Именно тот немец, поняв, что младший коллега дозрел для следующего, еще более трудного знания, открыл ему глаза на тень, лежащую в тени: двойственное прошлое лаборатории, а точнее, самого места, Острова, где она располагалась. Немец уже бывал тут — до войны, до канцлерства Гитлера, когда здесь был секретный совместный советско-немецкий полигон.
Даже будучи уже искушен в темных тайнах Острова, Калитин сначала отказывался верить услышанному. И тогда немец описал все по памяти — где был аэродром, где деревянное здание лаборатории, бараки персонала, зверинец, караулка, как проходил забор; в какой части нынешнего, разросшегося, полигона еще можно найти старые окопы, воронки, оставшиеся после артиллерийских стрельб; отвел Калитина туда, пошарил палкой в жухлой траве, показал раскуроченное разрывом снарядное донце. Маркировка была немецкой. Видя, что Калитин все еще сомневается, немец отвел его в архив лаборатории.
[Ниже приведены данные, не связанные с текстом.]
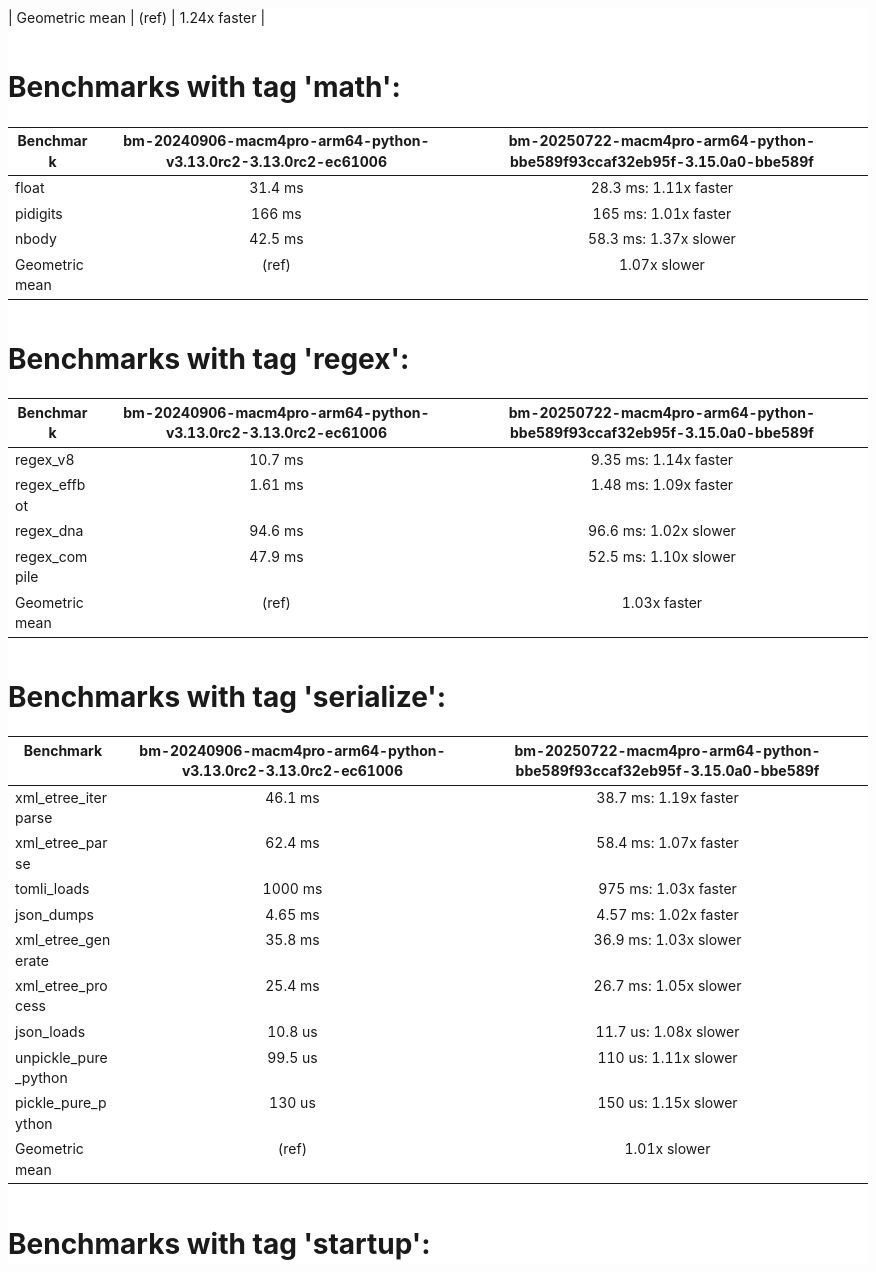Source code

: | Geometric mean                   | (ref)                                                          | 1.24x faster                                                            |

Benchmarks with tag 'math':
===========================

| Benchmark      | bm-20240906-macm4pro-arm64-python-v3.13.0rc2-3.13.0rc2-ec61006 | bm-20250722-macm4pro-arm64-python-bbe589f93ccaf32eb95f-3.15.0a0-bbe589f |
|----------------|:--------------------------------------------------------------:|:-----------------------------------------------------------------------:|
| float          | 31.4 ms                                                        | 28.3 ms: 1.11x faster                                                   |
| pidigits       | 166 ms                                                         | 165 ms: 1.01x faster                                                    |
| nbody          | 42.5 ms                                                        | 58.3 ms: 1.37x slower                                                   |
| Geometric mean | (ref)                                                          | 1.07x slower                                                            |

Benchmarks with tag 'regex':
============================

| Benchmark      | bm-20240906-macm4pro-arm64-python-v3.13.0rc2-3.13.0rc2-ec61006 | bm-20250722-macm4pro-arm64-python-bbe589f93ccaf32eb95f-3.15.0a0-bbe589f |
|----------------|:--------------------------------------------------------------:|:-----------------------------------------------------------------------:|
| regex_v8       | 10.7 ms                                                        | 9.35 ms: 1.14x faster                                                   |
| regex_effbot   | 1.61 ms                                                        | 1.48 ms: 1.09x faster                                                   |
| regex_dna      | 94.6 ms                                                        | 96.6 ms: 1.02x slower                                                   |
| regex_compile  | 47.9 ms                                                        | 52.5 ms: 1.10x slower                                                   |
| Geometric mean | (ref)                                                          | 1.03x faster                                                            |

Benchmarks with tag 'serialize':
================================

| Benchmark            | bm-20240906-macm4pro-arm64-python-v3.13.0rc2-3.13.0rc2-ec61006 | bm-20250722-macm4pro-arm64-python-bbe589f93ccaf32eb95f-3.15.0a0-bbe589f |
|----------------------|:--------------------------------------------------------------:|:-----------------------------------------------------------------------:|
| xml_etree_iterparse  | 46.1 ms                                                        | 38.7 ms: 1.19x faster                                                   |
| xml_etree_parse      | 62.4 ms                                                        | 58.4 ms: 1.07x faster                                                   |
| tomli_loads          | 1000 ms                                                        | 975 ms: 1.03x faster                                                    |
| json_dumps           | 4.65 ms                                                        | 4.57 ms: 1.02x faster                                                   |
| xml_etree_generate   | 35.8 ms                                                        | 36.9 ms: 1.03x slower                                                   |
| xml_etree_process    | 25.4 ms                                                        | 26.7 ms: 1.05x slower                                                   |
| json_loads           | 10.8 us                                                        | 11.7 us: 1.08x slower                                                   |
| unpickle_pure_python | 99.5 us                                                        | 110 us: 1.11x slower                                                    |
| pickle_pure_python   | 130 us                                                         | 150 us: 1.15x slower                                                    |
| Geometric mean       | (ref)                                                          | 1.01x slower                                                            |

Benchmarks with tag 'startup':
==============================

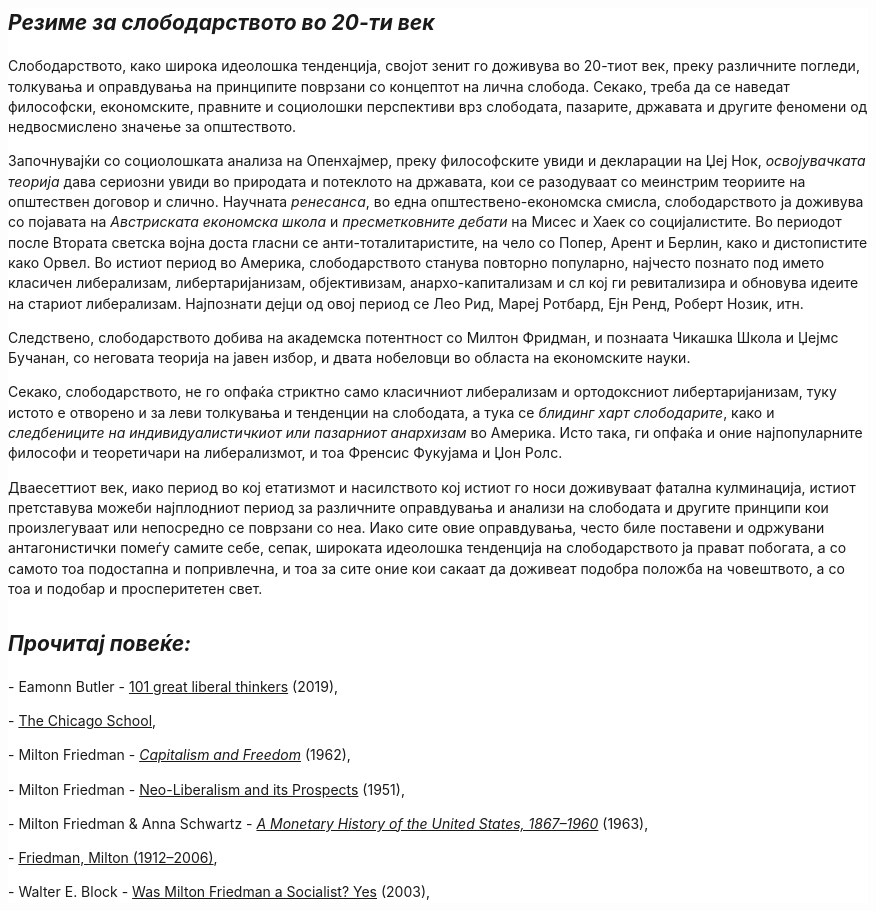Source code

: ## **_Резиме за слободарството во 20-ти век_**

Слободарството, како широка идеолошка тенденција, својот зенит го доживува во 20-тиот век, преку различните погледи, толкувања и оправдувања на принципите поврзани со концептот на лична слобода. Секако, треба да се наведат философски, економските, правните и социолошки перспективи врз слободата, пазарите, државата и другите феномени од недвосмислено значење за општеството.

Започнувајќи со социолошката анализа на Опенхајмер, преку философските увиди и декларации на Џеј Нок, _освојувачката теорија_ дава сериозни увиди во природата и потеклото на државата, кои се разодуваат со меинстрим теориите на општествен договор и слично. Научната _ренесанса_, во една општествено-економска смисла, слободарството ја доживува со појавата на _Австриската економска школа_ и _пресметковните дебати_ на Мисес и Хаек со социјалистите. Во периодот после Втората светска војна доста гласни се анти-тоталитаристите, на чело со Попер, Арент и Берлин, како и дистопистите како Орвел. Во истиот период во Америка, слободарството станува повторно популарно, најчесто познато под името класичен либерализам, либертаријанизам, објективизам, анархо-капитализам и сл кој ги ревитализира и обновува идеите на стариот либерализам. Најпознати дејци од овој период се Лео Рид, Мареј Ротбард, Ејн Ренд, Роберт Нозик, итн. 

Следствено, слободарството добива на академска потентност со Милтон Фридман, и познаата Чикашка Школа и Џејмс Бучанан, со неговата теорија на јавен избор, и двата нобеловци во областа на економските науки. 

Секако, слободарството, не го опфаќа стриктно само класичниот либерализам и ортодоксниот либертаријанизам, туку истото е отворено и за леви толкувања и тенденции на слободата, а тука се _блидинг харт слободарите_, како и _следбениците на индивидуалистичкиот или пазарниот анархизам_ во Америка. Исто така, ги опфаќа и оние најпопуларните философи и теоретичари на либерализмот, и тоа Френсис Фукујама и Џон Ролс.

Дваесеттиот век, иако период во кој етатизмот и насилството кој истиот го носи доживуваат фатална кулминација, истиот претставува можеби најплодниот период за различните оправдувања и анализи на слободата и другите принципи кои произлегуваат или непосредно се поврзани со неа. Иако сите овие оправдувања, често биле поставени и одржувани антагонистички помеѓу самите себе, сепак, широката идеолошка тенденција на слободарството ја прават побогата, а со самото тоа подостапна и попривлечна, и тоа за сите оние кои сакаат да доживеат подобра положба на човештвото, а со тоа и подобар и просперитетен свет.

## **_Прочитај повеќе:_**

\- Eamonn Butler - [101 great liberal thinkers](https://iea.org.uk/wp-content/uploads/2019/08/Great-Liberal-Thinkers-Interactive.pdf) (2019),

\- [The Chicago School](https://www.hetwebsite.net/het/schools/chicago.htm),

\- Milton Friedman - [_Capitalism and Freedom_](http://pombo.free.fr/friedman2002.pdf) (1962),

\- Milton Friedman - [Neo-Liberalism and its Prospects](https://miltonfriedman.hoover.org/internal/media/dispatcher/214957/full) (1951),

\- Milton Friedman & Anna Schwartz - [_A Monetary History of the United States, 1867–1960_](https://archive.org/details/monetaryhistoryo0000unse_y4p6) (1963),

\- [Friedman, Milton (1912–2006)](https://www.libertarianism.org/topics/friedman-milton-1912-2006),

\- Walter E. Block - [Was Milton Friedman a Socialist? Yes](https://www.researchgate.net/publication/273074293_WAS_MILTON_FRIEDMAN_A_SOCIALIST_YES) (2003),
Там было особое отделение, где хранились вывезенные из разных стран Европы после войны документы, тонны бумаги из разных научных институтов, порой обожженной, покоробившейся от воды. Эти листы никто толком не разобрал. Там-то Клаус и открыл перед Калитиным неприметный армейский ящик. Это были отчеты о совместных испытаниях. В тридцать третьем немецкие ученые увезли их с собой в Германию. А в сорок пятом специальная команда НКГБ разыскала в руинах архива и привезла обратно.